Deadlock in Microsft MPI MPI_Isend


I have the following c/c++ code with Microsoft MPI

#include <stdio.h>
#include <stdlib.h>
#include "mpi.h"
int main (int argc, char *argv[])
 {
  int  err, numtasks, taskid;
  int out=0,val;
  MPI_Status status;
  MPI_Request req;

  err=MPI_Init(&argc, &argv);
  err=MPI_Comm_size(MPI_COMM_WORLD, &numtasks);
  err=MPI_Comm_rank(MPI_COMM_WORLD, &taskid);


  int receiver=(taskid+1)% numtasks;
  int sender= (taskid-1+numtasks)% numtasks;
  printf("sender %d, receiver %d, rank %d\n",sender,receiver, taskid);

  val=50;   
  MPI_Isend(&val, 1, MPI_INT, receiver, 1, MPI_COMM_WORLD, &req);
  MPI_Irecv(&out, 1, MPI_INT, sender, 1, MPI_COMM_WORLD, &req);
  printf ("Rank: %d , Value: %d\n", taskid, out );
  err=MPI_Finalize();
  return 0;
 }

The application goes in deadlock if launched with more than 2 processes. With 2 processes the application works but no write on "out" is performed. This code works with a linux mpi distribution, the problem seems to be only in the microsoft version. Any help ?


Solution

  • Firstly, each MPI process is performing two communications: a single send and a single receive. So you need to have storage for two requests (MPI_Request req[2]) and two status checks (MPI_Status status[2]).
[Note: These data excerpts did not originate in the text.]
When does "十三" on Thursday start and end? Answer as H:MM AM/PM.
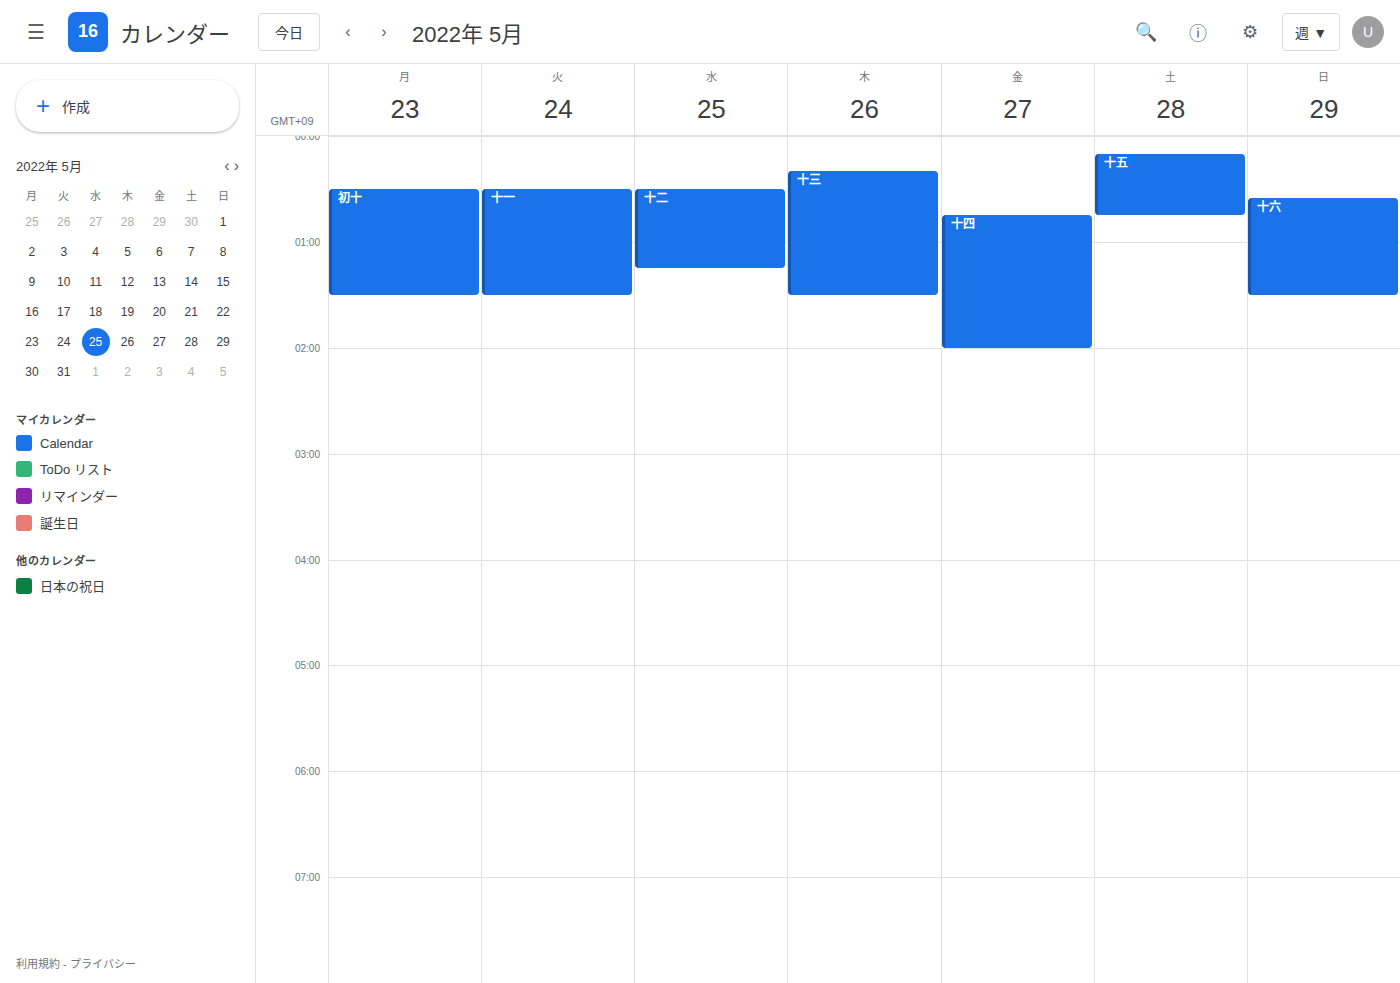
12:20 AM to 1:30 AMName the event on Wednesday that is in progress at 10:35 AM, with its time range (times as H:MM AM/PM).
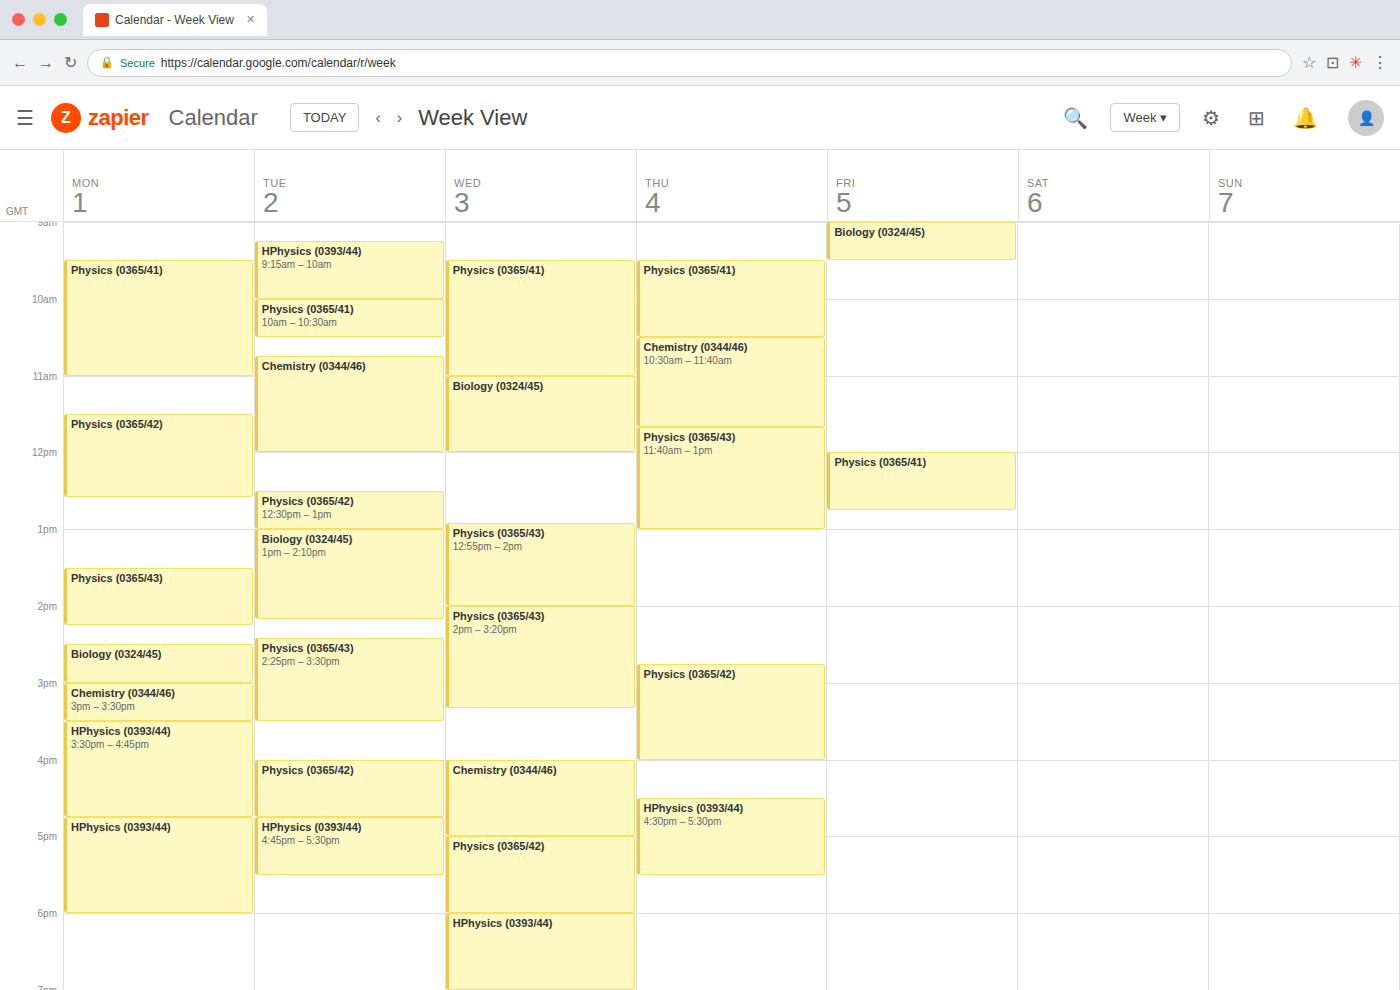
"Physics (0365/41)", 9:30 AM to 11:00 AMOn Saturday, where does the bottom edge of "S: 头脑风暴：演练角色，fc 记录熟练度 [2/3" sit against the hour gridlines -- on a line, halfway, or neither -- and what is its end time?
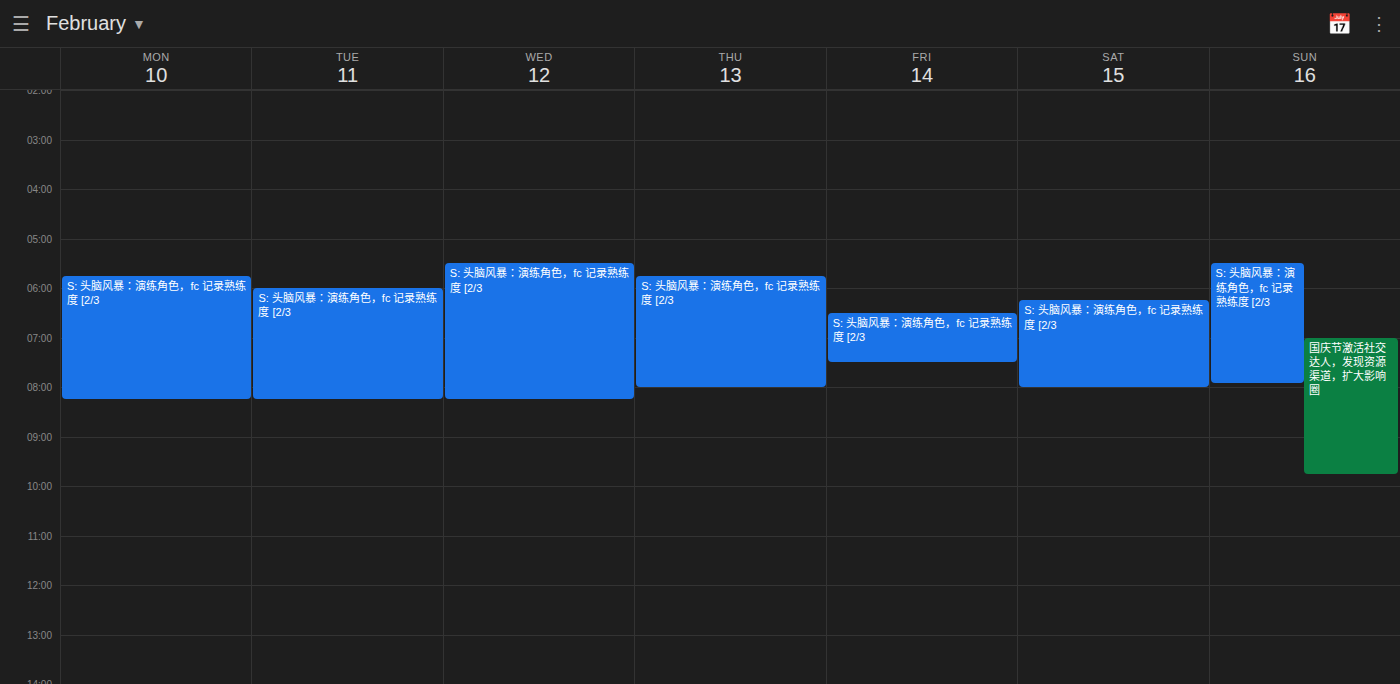
8:00 AM -- exactly on the 8 AM line.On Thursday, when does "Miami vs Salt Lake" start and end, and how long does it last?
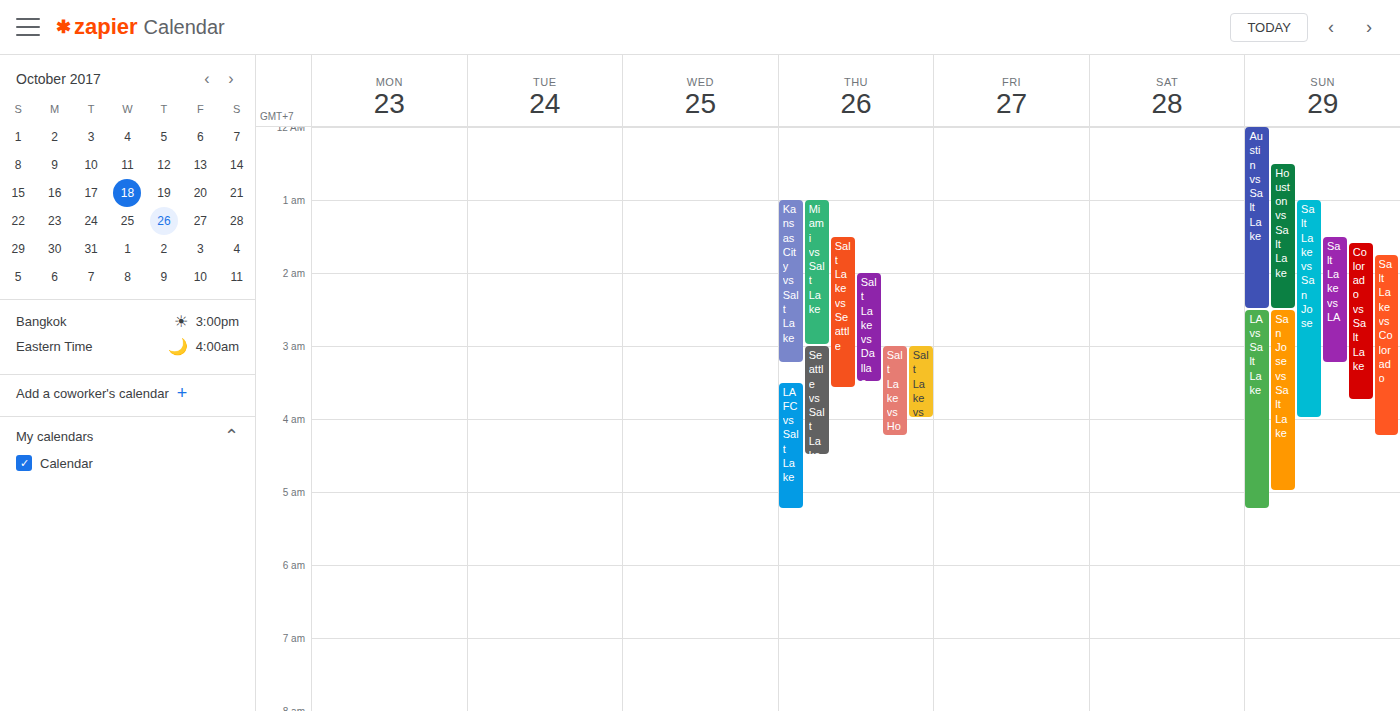
1:00 AM to 3:00 AM, 2 hours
    Secondly, you need to wait after you call the non-blocking send/recvs to ensure that they finish properly.

    MPI_Isend(&val, 1, MPI_INT, receiver, 1, MPI_COMM_WORLD, &req[0]);
    MPI_Irecv(&out, 1, MPI_INT, sender, 1, MPI_COMM_WORLD, &req[1]);
    
    // While the communication is happening, here you can overlap computation
    // on data that is NOT being currently communicated, with the communication of val/out
    
    MPI_Waitall(2, req, status);
    
    // Now both the send and receive have been finished for this process, 
    // and we can access out, assured that it is valid
    
    printf ("Rank: %d , Value: %d\n", taskid, out);
    

    As to why this worked on a Linux distribution, and not the Microsoft one... I can only assume that under-the-hood the Linux implementation is effectively implementing non-blocking communication as blocking communication. That is, they're "cheating" and finishing your communication for you before it should be completed. This makes it easier on them because they wouldn't have to track as much information about the communication, but it also ruins your ability to overlap computation and communication. You should NOT rely on this to work.